I imagined it. I made it up. That's how it is with most of the details in this novel. You live inside your characters, you breathe the air they breathe, and things come to you. True, a lot of things that come to you are just plain wrong, and so you have to change them. You revise and revise and revise and revise. I threw out close to two thousand pages in writing this book. That's just how it has to be. But there's very little planning. I do carry a notebook with me, and when I hear an interesting anecdote or line of dialogue I write it down. But then when I'm actually writing my book and I go back to those notes they seem all wrong for the character and so you can't use them. There's nothing worse than trying to shoehorn a clever line or a detail you like into a book just because you like it. You have to write from character; if you don't, your book will be a lie.

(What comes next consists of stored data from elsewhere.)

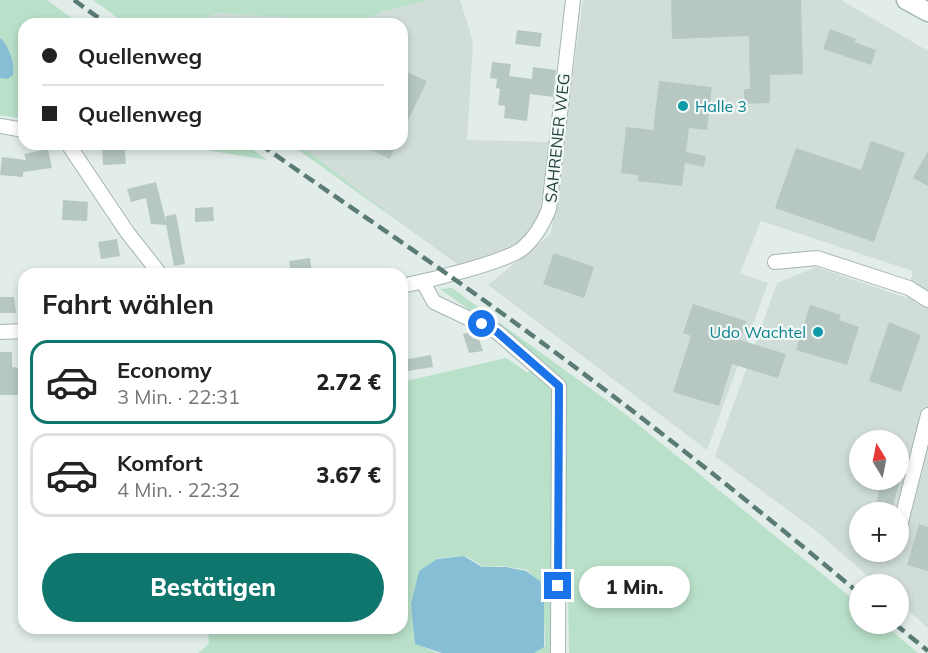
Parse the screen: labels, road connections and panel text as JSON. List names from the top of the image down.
{
  "streets": {
    "street": ["SAHRENER WEG"]
  },
  "places": ["Halle 3", "Udo Wachtel"],
  "north": "top",
  "page": {
    "banner": ["Quellenweg", "Quellenweg"],
    "heading": "Fahrt wählen",
    "list": [
      {
        "name": "Economy",
        "note": "3 Min. · 22:31",
        "value": "2.72 €"
      },
      {
        "name": "Komfort",
        "note": "4 Min. · 22:32",
        "value": "3.67 €"
      }
    ],
    "map_buttons": ["+", "−"],
    "buttons": "Bestätigen",
    "bubble": "1 Min."
  }
}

This isn't to say that there aren't details that I come across that I do end up using. Toward the beginning of the novel Clarissa is wearing a T-shirt that says "What if the hokey pokey really is what it's all about?" That's a T-shirt I once saw someone wearing. And Thisbe refers to Nora, Leo's former girlfriend, as "the girl with the extra toe." Well, I did know someone years ago who had an extra toe on her foot. Would that detail have made it into The World Without You if I hadn't known this person? Maybe not. But the vast, vast majority of the details in the book come simply from my imagination.

The tension between Noelle's Orthodox practice in Israel and the rest of the family runs throughout the book. How important is Judaism to you personally and as a subject of fiction?

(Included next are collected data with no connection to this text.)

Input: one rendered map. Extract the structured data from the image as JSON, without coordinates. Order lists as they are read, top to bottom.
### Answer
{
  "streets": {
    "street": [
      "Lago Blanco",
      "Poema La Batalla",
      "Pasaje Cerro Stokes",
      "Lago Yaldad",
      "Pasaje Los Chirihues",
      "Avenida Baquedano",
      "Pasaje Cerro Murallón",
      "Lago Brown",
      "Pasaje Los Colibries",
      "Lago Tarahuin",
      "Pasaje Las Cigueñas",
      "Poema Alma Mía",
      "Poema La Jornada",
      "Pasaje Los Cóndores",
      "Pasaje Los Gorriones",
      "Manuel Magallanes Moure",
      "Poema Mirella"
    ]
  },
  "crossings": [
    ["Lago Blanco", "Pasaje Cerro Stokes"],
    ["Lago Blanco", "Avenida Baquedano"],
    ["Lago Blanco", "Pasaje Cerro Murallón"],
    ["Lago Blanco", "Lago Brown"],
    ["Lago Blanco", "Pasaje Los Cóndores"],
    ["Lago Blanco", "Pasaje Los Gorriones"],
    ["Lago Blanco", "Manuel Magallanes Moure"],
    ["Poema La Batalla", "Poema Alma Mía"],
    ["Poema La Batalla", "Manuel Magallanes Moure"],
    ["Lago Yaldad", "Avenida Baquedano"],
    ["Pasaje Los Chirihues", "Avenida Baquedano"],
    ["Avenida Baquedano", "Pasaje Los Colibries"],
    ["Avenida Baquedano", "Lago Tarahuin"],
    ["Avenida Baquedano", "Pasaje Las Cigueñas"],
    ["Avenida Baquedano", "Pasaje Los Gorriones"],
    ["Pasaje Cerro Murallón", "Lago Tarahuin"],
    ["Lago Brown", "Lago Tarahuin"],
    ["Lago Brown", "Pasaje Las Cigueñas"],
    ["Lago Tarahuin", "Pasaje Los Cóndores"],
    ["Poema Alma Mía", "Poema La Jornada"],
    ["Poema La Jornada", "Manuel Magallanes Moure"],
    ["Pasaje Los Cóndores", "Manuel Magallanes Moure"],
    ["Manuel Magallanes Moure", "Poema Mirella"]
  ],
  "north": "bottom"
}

I don't think about subjects; I think about characters. Any fiction writer who's any good focuses on the concrete, not the abstract. You're telling a story. You're trying to make your characters come to life. These are very hard things to do, and you can ill-afford to focus on anything else. That said, I suspect it's not a coincidence that two of my three novels have characters who engage Jewish religious observance directly. My grandfather was an Orthodox rabbi who lived in the U.S. for fifty years and never learned English. My father remained an observant Jew until the day he died. My brothers and I went to Jewish day school and Jewish summer camp. My daughters go to Jewish day school and my wife for the past nine years has taught at a Jewish seminary. My own relationship to Jewish observance is idiosyncratic, but it's safe to say that being Jewish is a big part of my life.

What's next for you?

A trip to Hawaii, I'm hoping! Writing a novel takes a lot out of you. Right now, I'm trying to figure out what comes next. I promised myself I would go back to writing short stories. It's weird, I've spent the last nearly twenty years writing novels, when in so many ways I think of myself as a short-story writer. It was certainly my first love, and because I teach MFA students, I spend a lot of time reading and thinking about short stories. So last fall, when I finished the final draft of The World Without You, I immediately sat down to write a short story, and what happened? The draft I wrote was 113 pages along! And then the second short story I wrote was over 200 pages long! I still think I'm capable of writing a regular old twenty-to-thirty-page short story, but we'll have to see. In the meantime, I'm tossing around some ideas for a new novel, but it's still in the very early, incubating stages, so I'm not saying more than that.